WHAT YOU SHOULD DO: Print each record below exactly as it appears.
(GIVEN DATA)
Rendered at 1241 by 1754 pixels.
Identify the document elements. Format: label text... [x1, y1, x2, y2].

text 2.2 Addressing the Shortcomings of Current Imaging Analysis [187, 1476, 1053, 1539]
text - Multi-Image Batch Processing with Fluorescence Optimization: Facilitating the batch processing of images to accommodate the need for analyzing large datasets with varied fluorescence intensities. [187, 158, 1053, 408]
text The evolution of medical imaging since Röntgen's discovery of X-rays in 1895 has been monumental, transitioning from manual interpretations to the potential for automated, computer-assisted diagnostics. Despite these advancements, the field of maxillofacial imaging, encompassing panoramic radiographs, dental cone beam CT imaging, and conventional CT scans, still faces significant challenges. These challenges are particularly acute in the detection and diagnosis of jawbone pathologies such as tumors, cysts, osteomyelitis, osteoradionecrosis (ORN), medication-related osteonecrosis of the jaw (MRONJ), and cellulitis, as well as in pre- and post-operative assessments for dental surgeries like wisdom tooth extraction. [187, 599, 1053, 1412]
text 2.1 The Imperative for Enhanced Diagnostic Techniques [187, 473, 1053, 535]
(End GIVEN DATA)
EXERCISE SOLUTION:
Rendered at 1241 by 1754 pixels.
Identify the document elements. Format: label text... [x1, y1, x2, y2].

text 2.2 Addressing the Shortcomings of Current Imaging Analysis [187, 1476, 1053, 1539]
text - Multi-Image Batch Processing with Fluorescence Optimization: Facilitating the batch processing of images to accommodate the need for analyzing large datasets with varied fluorescence intensities. [187, 158, 1053, 408]
text The evolution of medical imaging since Röntgen's discovery of X-rays in 1895 has been monumental, transitioning from manual interpretations to the potential for automated, computer-assisted diagnostics. Despite these advancements, the field of maxillofacial imaging, encompassing panoramic radiographs, dental cone beam CT imaging, and conventional CT scans, still faces significant challenges. These challenges are particularly acute in the detection and diagnosis of jawbone pathologies such as tumors, cysts, osteomyelitis, osteoradionecrosis (ORN), medication-related osteonecrosis of the jaw (MRONJ), and cellulitis, as well as in pre- and post-operative assessments for dental surgeries like wisdom tooth extraction. [187, 599, 1053, 1412]
text 2.1 The Imperative for Enhanced Diagnostic Techniques [187, 473, 1053, 535]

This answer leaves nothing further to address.